DIRECTIONS FOR THIS TASK - Below are the entries. Transcribe exactly the lines from the one with "срока действия настоящей" through the one with "et à découvrir", ends included, and leave out all others.

Stored entries -
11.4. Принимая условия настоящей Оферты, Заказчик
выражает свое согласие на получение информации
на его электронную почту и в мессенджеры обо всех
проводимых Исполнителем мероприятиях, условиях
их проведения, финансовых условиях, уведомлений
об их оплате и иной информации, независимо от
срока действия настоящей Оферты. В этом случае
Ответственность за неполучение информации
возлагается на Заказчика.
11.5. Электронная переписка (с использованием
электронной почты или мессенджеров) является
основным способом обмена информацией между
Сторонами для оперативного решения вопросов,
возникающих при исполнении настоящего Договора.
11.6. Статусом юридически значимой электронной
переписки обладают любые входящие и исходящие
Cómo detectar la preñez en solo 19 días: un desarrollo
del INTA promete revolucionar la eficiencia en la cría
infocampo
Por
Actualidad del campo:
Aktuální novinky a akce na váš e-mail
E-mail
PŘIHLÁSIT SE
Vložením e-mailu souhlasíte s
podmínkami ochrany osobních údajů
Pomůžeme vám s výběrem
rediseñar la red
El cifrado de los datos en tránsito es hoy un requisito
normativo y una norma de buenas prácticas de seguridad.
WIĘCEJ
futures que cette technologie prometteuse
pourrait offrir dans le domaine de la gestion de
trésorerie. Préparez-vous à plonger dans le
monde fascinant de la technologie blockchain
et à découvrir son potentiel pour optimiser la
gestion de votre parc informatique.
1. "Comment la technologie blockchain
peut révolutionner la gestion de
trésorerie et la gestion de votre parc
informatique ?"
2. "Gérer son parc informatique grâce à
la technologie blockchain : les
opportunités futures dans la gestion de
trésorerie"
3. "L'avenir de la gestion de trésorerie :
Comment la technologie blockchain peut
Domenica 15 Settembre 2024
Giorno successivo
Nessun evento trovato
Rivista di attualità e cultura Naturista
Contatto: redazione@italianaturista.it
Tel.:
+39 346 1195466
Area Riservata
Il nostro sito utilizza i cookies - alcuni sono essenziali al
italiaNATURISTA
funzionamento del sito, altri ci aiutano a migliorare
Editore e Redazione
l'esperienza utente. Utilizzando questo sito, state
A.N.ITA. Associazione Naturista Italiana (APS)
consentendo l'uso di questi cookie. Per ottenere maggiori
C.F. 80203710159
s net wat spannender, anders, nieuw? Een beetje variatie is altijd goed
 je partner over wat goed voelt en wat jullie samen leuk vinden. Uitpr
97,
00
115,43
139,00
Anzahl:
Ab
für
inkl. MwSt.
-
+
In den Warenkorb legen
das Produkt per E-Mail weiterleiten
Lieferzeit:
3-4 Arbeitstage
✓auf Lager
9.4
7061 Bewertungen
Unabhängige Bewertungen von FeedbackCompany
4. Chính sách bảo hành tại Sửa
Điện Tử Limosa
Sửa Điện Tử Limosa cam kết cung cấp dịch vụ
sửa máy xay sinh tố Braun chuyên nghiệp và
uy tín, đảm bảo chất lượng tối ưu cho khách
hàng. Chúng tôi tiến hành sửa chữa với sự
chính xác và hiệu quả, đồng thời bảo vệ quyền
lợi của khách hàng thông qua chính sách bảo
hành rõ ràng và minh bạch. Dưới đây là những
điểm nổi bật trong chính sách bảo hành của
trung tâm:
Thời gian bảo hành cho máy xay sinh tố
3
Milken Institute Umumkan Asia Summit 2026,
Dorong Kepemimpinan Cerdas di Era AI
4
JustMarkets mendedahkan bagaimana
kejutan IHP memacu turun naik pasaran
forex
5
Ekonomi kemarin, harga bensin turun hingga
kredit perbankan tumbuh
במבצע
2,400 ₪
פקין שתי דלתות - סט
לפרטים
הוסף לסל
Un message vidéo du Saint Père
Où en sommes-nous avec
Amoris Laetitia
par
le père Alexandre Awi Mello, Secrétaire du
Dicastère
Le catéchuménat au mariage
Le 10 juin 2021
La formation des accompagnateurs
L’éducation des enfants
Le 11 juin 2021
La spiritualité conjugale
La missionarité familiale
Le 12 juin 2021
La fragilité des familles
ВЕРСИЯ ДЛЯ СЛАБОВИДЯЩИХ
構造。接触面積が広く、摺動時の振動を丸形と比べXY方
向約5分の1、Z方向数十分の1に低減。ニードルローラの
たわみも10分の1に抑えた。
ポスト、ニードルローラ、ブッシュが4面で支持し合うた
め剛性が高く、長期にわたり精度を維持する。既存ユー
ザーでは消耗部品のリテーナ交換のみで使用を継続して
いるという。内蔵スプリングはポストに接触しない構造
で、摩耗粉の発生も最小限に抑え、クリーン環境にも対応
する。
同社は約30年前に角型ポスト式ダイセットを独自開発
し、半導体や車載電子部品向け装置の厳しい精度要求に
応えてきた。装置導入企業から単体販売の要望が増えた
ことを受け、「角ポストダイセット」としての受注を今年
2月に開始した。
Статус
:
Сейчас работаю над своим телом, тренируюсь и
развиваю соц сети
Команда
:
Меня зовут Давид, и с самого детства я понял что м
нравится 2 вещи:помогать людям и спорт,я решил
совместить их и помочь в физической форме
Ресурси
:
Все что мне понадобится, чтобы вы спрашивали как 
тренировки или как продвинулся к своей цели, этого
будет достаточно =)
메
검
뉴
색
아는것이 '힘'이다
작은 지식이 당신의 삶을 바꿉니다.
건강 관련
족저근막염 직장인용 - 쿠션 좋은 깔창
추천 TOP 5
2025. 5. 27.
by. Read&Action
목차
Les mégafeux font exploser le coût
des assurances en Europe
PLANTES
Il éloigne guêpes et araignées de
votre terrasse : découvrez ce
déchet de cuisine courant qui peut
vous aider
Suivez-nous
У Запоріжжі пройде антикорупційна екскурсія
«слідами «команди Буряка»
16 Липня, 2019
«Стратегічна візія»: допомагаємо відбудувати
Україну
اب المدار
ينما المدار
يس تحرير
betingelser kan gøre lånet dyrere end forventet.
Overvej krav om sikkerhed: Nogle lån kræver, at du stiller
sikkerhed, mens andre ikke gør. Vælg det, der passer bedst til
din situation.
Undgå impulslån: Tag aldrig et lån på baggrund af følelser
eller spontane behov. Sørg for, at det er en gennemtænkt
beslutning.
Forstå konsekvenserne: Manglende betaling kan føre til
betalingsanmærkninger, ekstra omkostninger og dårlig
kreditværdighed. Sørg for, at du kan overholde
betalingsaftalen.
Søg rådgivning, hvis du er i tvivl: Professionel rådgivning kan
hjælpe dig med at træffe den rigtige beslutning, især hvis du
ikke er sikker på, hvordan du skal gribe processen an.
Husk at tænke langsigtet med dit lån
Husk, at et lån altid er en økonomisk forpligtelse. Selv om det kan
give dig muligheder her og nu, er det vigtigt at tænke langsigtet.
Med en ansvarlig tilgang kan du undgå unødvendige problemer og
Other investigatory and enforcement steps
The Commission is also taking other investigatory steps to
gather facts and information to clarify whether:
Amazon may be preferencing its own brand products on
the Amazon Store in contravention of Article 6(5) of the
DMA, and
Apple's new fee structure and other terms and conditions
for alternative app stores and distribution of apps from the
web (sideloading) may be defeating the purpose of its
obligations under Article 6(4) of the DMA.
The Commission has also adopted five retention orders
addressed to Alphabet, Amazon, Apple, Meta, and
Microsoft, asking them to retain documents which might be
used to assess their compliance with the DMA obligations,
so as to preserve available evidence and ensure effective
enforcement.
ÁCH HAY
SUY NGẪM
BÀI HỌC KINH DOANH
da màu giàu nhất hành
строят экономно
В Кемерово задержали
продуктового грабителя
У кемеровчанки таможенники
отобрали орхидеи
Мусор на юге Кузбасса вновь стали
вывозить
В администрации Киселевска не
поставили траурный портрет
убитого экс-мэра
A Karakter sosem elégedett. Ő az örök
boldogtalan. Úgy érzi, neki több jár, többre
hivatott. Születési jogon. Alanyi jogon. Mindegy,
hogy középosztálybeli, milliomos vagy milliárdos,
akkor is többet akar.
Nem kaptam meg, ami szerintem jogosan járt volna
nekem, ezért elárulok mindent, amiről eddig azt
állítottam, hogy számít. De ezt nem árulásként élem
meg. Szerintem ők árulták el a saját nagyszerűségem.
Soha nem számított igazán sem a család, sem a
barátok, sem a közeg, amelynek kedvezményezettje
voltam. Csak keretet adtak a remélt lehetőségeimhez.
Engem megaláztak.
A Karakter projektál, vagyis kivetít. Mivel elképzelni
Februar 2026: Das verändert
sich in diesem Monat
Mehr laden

OUTPUT OF THE EXERCISE -
срока действия настоящей Оферты. В этом случае
Ответственность за неполучение информации
возлагается на Заказчика.
11.5. Электронная переписка (с использованием
электронной почты или мессенджеров) является
основным способом обмена информацией между
Сторонами для оперативного решения вопросов,
возникающих при исполнении настоящего Договора.
11.6. Статусом юридически значимой электронной
переписки обладают любые входящие и исходящие
Cómo detectar la preñez en solo 19 días: un desarrollo
del INTA promete revolucionar la eficiencia en la cría
infocampo
Por
Actualidad del campo:
Aktuální novinky a akce na váš e-mail
E-mail
PŘIHLÁSIT SE
Vložením e-mailu souhlasíte s
podmínkami ochrany osobních údajů
Pomůžeme vám s výběrem
rediseñar la red
El cifrado de los datos en tránsito es hoy un requisito
normativo y una norma de buenas prácticas de seguridad.
WIĘCEJ
futures que cette technologie prometteuse
pourrait offrir dans le domaine de la gestion de
trésorerie. Préparez-vous à plonger dans le
monde fascinant de la technologie blockchain
et à découvrir son potentiel pour optimiser la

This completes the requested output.